== Exercise input
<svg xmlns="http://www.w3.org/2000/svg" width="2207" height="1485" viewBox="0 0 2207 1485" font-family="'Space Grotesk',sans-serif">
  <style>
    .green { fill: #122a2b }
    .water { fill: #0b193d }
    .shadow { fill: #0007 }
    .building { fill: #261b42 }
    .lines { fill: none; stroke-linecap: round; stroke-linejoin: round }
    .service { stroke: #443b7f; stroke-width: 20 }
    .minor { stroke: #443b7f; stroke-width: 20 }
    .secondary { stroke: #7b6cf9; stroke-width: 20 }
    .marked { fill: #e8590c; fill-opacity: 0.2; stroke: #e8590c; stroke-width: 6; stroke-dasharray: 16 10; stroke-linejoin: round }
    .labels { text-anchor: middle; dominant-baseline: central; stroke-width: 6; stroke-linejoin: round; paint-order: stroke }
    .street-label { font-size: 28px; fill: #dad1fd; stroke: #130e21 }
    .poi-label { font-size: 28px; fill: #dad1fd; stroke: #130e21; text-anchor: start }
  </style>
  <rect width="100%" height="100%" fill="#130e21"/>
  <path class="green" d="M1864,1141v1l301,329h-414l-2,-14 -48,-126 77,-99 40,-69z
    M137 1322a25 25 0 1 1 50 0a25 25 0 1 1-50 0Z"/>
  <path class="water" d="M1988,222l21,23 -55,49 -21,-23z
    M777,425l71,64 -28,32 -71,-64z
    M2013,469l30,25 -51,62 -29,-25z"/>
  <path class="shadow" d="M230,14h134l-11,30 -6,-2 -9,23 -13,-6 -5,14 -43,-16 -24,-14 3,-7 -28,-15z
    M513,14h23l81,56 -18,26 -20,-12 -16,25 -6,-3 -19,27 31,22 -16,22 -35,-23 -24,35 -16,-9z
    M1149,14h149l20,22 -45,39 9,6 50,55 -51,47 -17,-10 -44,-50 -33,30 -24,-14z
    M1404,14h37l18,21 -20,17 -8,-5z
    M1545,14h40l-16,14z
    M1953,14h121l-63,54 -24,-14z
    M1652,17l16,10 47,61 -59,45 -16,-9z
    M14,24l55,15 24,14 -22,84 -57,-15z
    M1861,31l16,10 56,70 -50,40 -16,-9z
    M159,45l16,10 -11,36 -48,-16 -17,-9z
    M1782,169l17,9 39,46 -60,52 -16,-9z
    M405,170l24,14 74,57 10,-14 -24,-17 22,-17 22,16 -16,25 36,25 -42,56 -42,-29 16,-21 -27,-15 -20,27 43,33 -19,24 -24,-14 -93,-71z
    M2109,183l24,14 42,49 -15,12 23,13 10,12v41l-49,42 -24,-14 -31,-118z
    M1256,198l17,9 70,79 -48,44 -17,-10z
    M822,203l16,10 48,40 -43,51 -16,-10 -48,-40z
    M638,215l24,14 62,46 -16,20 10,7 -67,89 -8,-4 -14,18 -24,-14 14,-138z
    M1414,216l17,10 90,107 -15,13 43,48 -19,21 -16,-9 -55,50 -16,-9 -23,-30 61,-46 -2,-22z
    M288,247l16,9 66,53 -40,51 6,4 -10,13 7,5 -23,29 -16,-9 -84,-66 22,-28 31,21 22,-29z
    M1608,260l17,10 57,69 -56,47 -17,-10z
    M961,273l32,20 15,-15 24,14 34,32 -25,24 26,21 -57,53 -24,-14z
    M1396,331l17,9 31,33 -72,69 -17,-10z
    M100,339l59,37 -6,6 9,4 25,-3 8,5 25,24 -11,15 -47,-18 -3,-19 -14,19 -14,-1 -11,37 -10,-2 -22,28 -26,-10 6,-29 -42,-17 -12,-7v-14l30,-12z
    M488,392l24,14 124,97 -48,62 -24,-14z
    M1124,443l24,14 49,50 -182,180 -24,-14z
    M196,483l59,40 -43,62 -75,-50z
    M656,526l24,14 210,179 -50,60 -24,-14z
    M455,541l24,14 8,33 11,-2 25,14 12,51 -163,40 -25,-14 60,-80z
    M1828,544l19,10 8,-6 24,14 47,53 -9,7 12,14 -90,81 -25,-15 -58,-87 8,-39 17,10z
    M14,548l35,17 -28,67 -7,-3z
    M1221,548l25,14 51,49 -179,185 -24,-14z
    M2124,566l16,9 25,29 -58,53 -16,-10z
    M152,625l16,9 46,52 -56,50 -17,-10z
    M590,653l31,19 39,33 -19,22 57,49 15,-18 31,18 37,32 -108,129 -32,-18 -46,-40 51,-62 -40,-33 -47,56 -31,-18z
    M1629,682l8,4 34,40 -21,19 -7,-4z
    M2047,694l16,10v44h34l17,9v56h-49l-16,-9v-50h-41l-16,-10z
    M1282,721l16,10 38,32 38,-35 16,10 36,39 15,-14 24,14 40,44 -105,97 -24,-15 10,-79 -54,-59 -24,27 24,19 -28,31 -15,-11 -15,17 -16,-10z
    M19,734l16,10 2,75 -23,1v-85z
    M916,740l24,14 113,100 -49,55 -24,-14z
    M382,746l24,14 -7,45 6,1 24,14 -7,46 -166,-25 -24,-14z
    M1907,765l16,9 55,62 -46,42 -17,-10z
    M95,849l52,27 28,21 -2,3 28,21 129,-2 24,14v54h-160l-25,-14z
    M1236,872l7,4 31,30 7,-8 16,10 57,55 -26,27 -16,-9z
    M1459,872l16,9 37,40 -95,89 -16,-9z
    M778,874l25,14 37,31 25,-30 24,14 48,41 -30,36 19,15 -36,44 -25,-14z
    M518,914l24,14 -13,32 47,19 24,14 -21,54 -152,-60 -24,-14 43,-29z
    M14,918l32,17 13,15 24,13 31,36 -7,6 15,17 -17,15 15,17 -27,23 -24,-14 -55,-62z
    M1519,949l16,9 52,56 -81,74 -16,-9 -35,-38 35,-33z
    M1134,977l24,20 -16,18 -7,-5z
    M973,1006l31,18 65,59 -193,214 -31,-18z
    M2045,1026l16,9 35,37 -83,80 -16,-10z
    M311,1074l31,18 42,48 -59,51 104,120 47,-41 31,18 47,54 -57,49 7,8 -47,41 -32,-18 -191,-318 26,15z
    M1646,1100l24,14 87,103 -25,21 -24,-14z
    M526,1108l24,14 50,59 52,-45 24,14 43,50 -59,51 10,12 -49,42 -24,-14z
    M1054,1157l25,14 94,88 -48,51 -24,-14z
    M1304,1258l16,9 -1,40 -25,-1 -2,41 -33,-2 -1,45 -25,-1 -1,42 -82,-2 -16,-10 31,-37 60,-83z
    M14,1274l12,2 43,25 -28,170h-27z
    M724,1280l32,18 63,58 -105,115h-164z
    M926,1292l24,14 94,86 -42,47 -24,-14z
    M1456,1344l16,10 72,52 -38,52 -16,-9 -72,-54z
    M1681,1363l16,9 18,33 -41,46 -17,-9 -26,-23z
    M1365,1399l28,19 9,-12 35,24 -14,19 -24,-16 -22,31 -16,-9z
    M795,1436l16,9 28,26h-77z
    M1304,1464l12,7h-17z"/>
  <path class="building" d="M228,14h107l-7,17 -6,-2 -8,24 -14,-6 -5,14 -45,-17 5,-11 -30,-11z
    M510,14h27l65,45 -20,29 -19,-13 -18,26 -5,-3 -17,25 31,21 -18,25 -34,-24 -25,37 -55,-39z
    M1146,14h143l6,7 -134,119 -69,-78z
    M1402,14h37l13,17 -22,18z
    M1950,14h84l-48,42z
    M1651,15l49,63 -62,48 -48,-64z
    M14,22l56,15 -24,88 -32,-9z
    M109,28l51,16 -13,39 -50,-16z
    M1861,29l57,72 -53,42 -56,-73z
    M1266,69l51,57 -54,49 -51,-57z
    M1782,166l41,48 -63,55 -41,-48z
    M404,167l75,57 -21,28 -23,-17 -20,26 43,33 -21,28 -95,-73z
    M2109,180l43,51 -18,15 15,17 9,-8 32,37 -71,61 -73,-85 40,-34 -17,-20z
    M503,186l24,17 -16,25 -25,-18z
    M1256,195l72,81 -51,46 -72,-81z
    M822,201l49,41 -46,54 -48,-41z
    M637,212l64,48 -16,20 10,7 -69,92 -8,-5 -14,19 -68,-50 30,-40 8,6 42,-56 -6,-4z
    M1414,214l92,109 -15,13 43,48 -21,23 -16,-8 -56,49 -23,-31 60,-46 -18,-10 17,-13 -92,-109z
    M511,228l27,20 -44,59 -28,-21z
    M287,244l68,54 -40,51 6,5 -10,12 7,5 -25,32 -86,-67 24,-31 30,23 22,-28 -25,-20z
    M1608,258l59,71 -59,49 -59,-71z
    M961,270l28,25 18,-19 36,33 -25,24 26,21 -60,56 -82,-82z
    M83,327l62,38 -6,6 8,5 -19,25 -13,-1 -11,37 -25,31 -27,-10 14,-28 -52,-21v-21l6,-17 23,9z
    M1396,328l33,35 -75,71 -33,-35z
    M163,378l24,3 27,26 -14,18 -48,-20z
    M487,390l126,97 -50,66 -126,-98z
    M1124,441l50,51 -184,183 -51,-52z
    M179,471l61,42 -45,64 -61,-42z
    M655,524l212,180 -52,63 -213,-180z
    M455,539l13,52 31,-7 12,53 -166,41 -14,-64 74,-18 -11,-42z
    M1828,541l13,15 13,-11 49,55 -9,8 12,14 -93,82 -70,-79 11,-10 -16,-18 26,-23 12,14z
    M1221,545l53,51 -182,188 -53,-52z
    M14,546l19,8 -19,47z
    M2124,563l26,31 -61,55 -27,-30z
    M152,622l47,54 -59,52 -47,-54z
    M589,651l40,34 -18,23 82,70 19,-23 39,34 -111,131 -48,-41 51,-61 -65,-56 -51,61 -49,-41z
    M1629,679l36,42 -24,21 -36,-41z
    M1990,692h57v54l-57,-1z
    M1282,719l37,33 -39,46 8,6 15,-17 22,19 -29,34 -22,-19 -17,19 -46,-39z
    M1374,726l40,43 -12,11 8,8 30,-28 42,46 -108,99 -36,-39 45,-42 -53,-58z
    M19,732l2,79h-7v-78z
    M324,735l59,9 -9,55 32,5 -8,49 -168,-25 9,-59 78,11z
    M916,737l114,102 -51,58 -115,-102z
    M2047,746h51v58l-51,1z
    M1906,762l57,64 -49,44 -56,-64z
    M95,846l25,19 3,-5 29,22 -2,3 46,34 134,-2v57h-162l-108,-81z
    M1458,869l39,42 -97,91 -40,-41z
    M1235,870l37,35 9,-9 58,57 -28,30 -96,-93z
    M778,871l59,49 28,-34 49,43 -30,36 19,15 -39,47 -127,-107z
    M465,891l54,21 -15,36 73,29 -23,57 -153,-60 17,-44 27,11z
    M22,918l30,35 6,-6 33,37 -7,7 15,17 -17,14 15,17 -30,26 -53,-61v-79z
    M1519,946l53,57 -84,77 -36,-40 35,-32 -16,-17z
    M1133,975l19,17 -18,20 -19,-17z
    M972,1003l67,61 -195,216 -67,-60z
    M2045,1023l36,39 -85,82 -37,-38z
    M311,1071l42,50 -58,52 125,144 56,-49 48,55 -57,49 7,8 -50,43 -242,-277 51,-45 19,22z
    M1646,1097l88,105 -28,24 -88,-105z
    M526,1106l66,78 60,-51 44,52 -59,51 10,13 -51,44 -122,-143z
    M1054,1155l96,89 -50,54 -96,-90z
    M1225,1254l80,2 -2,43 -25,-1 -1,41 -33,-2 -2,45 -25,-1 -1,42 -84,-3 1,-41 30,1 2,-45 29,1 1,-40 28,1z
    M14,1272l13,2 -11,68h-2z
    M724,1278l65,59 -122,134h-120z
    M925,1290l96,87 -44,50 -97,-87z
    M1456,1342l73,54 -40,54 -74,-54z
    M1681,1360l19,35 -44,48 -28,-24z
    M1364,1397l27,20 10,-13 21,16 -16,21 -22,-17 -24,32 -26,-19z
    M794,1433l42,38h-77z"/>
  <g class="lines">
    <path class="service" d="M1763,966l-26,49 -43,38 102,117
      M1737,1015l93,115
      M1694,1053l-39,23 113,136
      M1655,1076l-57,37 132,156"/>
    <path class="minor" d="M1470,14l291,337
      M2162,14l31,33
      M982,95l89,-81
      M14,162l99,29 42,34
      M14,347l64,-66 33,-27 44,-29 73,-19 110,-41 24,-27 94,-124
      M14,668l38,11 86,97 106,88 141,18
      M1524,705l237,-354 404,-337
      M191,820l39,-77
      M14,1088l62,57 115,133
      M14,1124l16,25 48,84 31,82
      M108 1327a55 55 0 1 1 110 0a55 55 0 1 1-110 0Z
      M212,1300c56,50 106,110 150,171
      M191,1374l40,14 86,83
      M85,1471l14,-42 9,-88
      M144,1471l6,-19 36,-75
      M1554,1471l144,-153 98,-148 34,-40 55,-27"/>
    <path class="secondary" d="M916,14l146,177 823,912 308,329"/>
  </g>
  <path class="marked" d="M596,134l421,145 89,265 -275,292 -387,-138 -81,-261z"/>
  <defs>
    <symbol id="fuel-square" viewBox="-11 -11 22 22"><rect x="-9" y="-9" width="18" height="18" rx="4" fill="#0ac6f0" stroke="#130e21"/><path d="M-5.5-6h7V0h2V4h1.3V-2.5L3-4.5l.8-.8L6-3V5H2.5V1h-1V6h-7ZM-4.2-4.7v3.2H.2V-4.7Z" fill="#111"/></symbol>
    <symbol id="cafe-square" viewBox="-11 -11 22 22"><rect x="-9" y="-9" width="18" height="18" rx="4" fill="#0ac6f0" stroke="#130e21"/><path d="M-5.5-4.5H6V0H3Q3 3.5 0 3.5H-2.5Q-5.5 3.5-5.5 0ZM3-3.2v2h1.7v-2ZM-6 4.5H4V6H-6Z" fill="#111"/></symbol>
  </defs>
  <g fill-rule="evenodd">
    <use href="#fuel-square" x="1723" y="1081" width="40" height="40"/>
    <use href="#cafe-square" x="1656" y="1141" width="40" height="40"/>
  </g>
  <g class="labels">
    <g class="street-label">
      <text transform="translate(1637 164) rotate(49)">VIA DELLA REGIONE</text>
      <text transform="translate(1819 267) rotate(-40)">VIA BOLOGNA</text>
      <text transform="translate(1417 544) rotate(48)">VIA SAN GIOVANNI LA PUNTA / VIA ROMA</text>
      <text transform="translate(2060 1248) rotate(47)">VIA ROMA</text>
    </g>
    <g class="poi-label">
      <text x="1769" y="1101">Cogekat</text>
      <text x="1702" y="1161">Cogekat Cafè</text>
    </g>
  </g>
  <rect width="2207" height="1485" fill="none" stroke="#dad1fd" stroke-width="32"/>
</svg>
====
_Exercise_:
Search the records above for the string "lines" and copy each line that holds it.

_Result_:
    .lines { fill: none; stroke-linecap: round; stroke-linejoin: round }
  <g class="lines">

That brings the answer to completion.